:: Reading passage ::

Disposed at an end of moveable member 152 is an engagement member 160. The engagement member 160, such as a pin, is adapted to cooperate with apertures 126 of arm 110 and with associated apertures 158 in first plate 134 and/or second plate 136. Although depicted as threadably engaging the end of moveable member 152, one skilled in the art may appreciate that engagement member 160 may be integrally formed with moveable member 152 or connected to moveable member 152 using one or more structures capable of performing the function of means for connecting one member to another member.

In operation, by moving moveable member 152 relative to fixed member 150, as is shown in FIG. 5B, engagement member 160 is removed from engaging with aperture 126 to allow a user to traverse arm 110 to a desired location and to set a desired resistance. For instance, handle mechanism 130 may be moved until fixed member 150 aligns with a desired one of indicia 36 (FIG. 1) on housing 32. The engagement member 160 may optionally be removed completely from aperture 158 in first plate 134 or second plate 136, however, maintaining engagement member 160 within aperture 158 but removed from aperture 126 may aid with aligning engagement member 160 with aperture 160 when the biasing force is allowed to position engagement member 160 into aperture 126.

In one embodiment, when the user positions handle mechanism 130 of actuating assembly 112 at a desired position, i.e., indicators upon or handle mechanism 130 itself align with complementary indicators 36 (FIG. 1) upon housing 32, the user releases handle mechanism 130 to lock the selected resistance for exercise device 10, as is illustrated in FIG. 5A. By merely gripping handle mechanism 130 sufficiently to release the same, a user may move handle mechanism 130 to different resistance levels in a simple and efficient manner.

With reference now to FIG. 6, connecting member 132 extends from handle mechanism 130 to resistance members 114a-114n. In the illustrated configuration, connecting member 132 connects to a support member 142 upon which resistance members 114a-114n are disposed. In this manner, movement of support member 142 under the influence of connecting member 132 moves a portion of each resistance member 114a-114n simultaneously. In other configurations, one or more connecting member 132 may connect to one or more resistance member 114a-114n with or without support member 142.

:::

→ Your task
From the passage on the exercise device's resistance adjustment, copy the stretch from "In one embodiment, when" through "and efficient manner." word for word. Work only from the passage on the exercise device's resistance adjustment.

:: Stored data ::

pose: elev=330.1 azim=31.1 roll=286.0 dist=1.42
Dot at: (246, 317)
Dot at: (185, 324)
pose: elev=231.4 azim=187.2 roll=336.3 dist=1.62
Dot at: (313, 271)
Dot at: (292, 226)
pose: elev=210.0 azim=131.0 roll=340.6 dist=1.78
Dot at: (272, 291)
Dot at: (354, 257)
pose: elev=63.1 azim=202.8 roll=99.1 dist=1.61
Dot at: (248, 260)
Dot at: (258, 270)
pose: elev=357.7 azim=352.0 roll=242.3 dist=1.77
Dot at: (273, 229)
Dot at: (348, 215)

:::

→ In response
In one embodiment, when the user positions handle mechanism 130 of actuating assembly 112 at a desired position, i.e., indicators upon or handle mechanism 130 itself align with complementary indicators 36 (FIG. 1) upon housing 32, the user releases handle mechanism 130 to lock the selected resistance for exercise device 10, as is illustrated in FIG. 5A. By merely gripping handle mechanism 130 sufficiently to release the same, a user may move handle mechanism 130 to different resistance levels in a simple and efficient manner.